_ASSIGNED TASK:_ The records that follow are to be repeated exactly, without any pictures.

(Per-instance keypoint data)

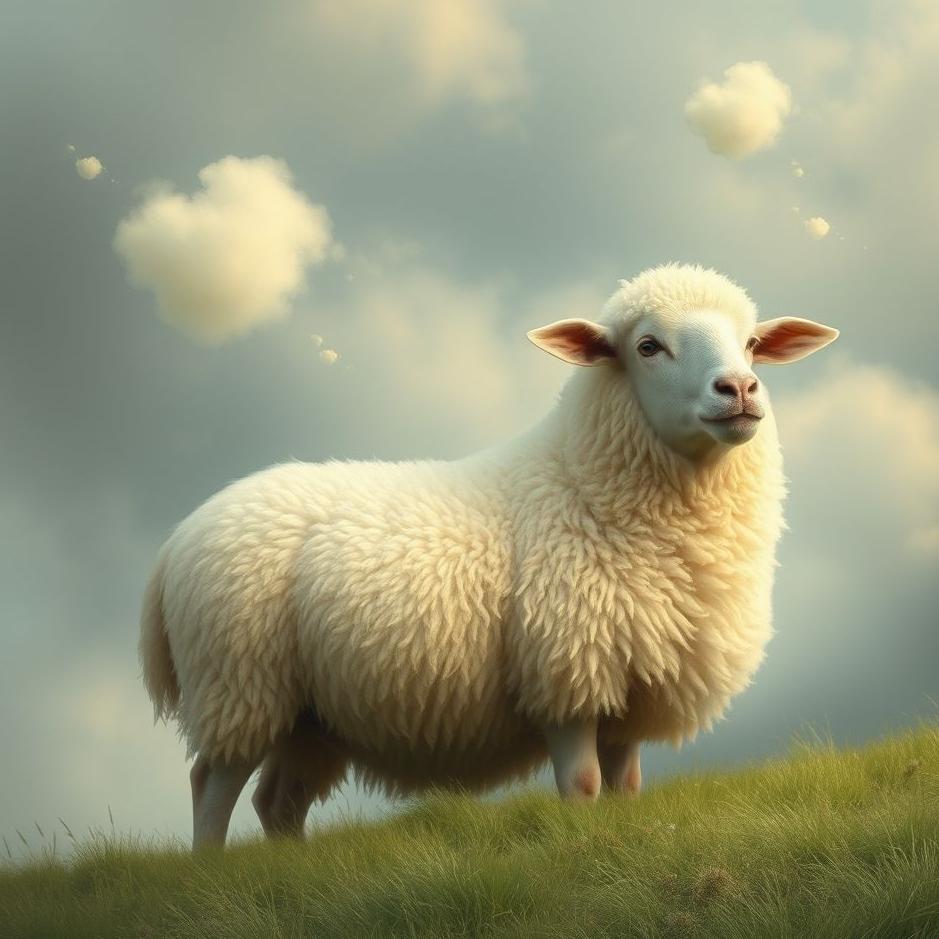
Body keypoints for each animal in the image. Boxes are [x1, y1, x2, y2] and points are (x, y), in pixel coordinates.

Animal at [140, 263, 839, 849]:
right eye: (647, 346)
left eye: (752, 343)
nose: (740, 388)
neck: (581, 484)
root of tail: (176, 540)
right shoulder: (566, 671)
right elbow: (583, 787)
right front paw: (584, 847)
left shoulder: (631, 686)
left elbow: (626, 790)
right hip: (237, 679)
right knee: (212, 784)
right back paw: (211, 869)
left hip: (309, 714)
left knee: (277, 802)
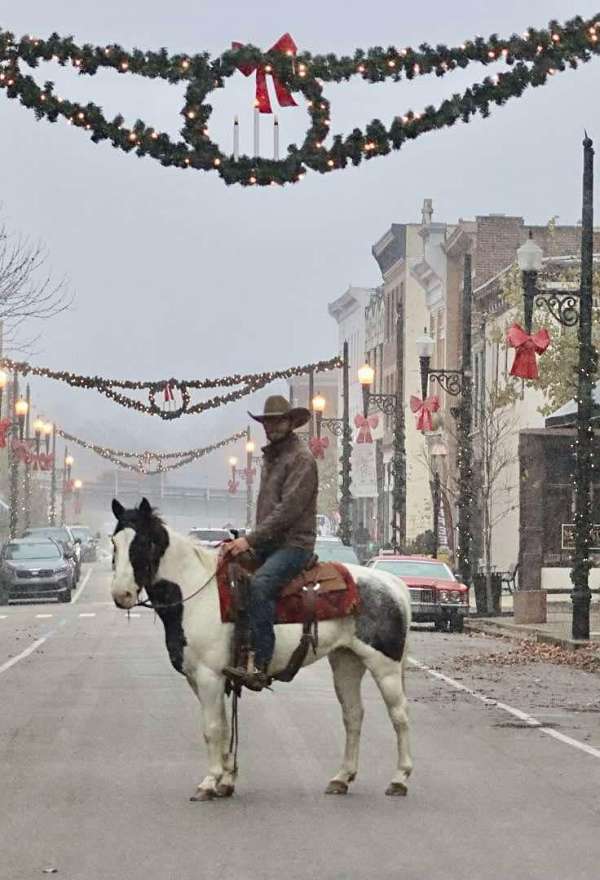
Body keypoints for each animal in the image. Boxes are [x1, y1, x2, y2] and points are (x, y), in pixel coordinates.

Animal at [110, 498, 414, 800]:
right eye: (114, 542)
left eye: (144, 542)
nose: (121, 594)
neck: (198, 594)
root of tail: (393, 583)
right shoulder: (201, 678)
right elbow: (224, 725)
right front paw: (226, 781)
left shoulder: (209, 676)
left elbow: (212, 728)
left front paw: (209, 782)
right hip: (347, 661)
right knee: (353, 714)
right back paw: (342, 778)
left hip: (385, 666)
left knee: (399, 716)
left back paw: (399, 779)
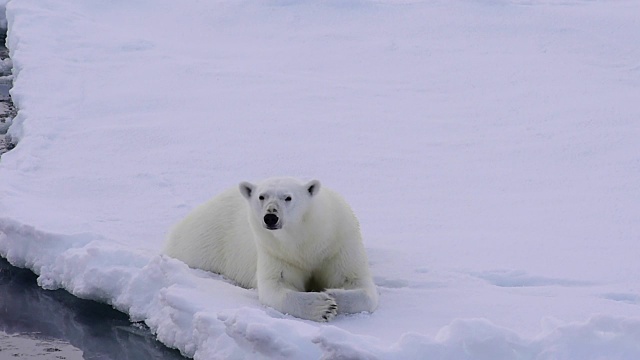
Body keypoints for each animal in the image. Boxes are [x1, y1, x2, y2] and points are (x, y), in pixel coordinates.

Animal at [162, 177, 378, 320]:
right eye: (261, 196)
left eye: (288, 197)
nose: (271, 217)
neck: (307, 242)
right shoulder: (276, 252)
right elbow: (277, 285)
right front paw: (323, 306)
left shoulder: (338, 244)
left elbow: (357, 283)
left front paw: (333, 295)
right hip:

_SOLUTION TO THE EXERCISE:_
Body keypoints for each animal in the image. Boxes are [x1, y1, x2, y2] and points are (x, y), in pixel coordinates.

Animal at [140, 263, 839, 849]:
right eye: (647, 346)
left eye: (752, 343)
nose: (740, 388)
neck: (581, 484)
root of tail: (176, 540)
right shoulder: (566, 671)
right elbow: (583, 787)
right front paw: (584, 847)
left shoulder: (631, 686)
left elbow: (626, 790)
right hip: (237, 679)
right knee: (212, 784)
right back paw: (211, 869)
left hip: (309, 714)
left knee: (277, 802)
Body keypoints for each animal in the image. Boxes are [x1, y1, x2, y2] and points are (x, y), in pixel coordinates.

Animal at [110, 498, 414, 800]:
right eye: (114, 542)
left eye: (144, 542)
nose: (121, 594)
neck: (198, 594)
root of tail: (393, 583)
right shoulder: (201, 678)
right elbow: (224, 725)
right front paw: (226, 781)
left shoulder: (209, 676)
left elbow: (212, 728)
left front paw: (209, 782)
right hip: (347, 661)
right knee: (353, 714)
right back paw: (342, 778)
left hip: (385, 666)
left knee: (399, 716)
left back paw: (399, 779)
Body keypoints for each animal in the image. Boxes are [x1, y1, x2, y2] and points are (x, y), in pixel coordinates.

Animal at [162, 177, 378, 320]:
right eye: (261, 196)
left eye: (288, 197)
nose: (271, 217)
neck: (307, 242)
right shoulder: (276, 252)
right elbow: (277, 285)
right front paw: (323, 306)
left shoulder: (338, 244)
left elbow: (357, 283)
left front paw: (333, 295)
right hip:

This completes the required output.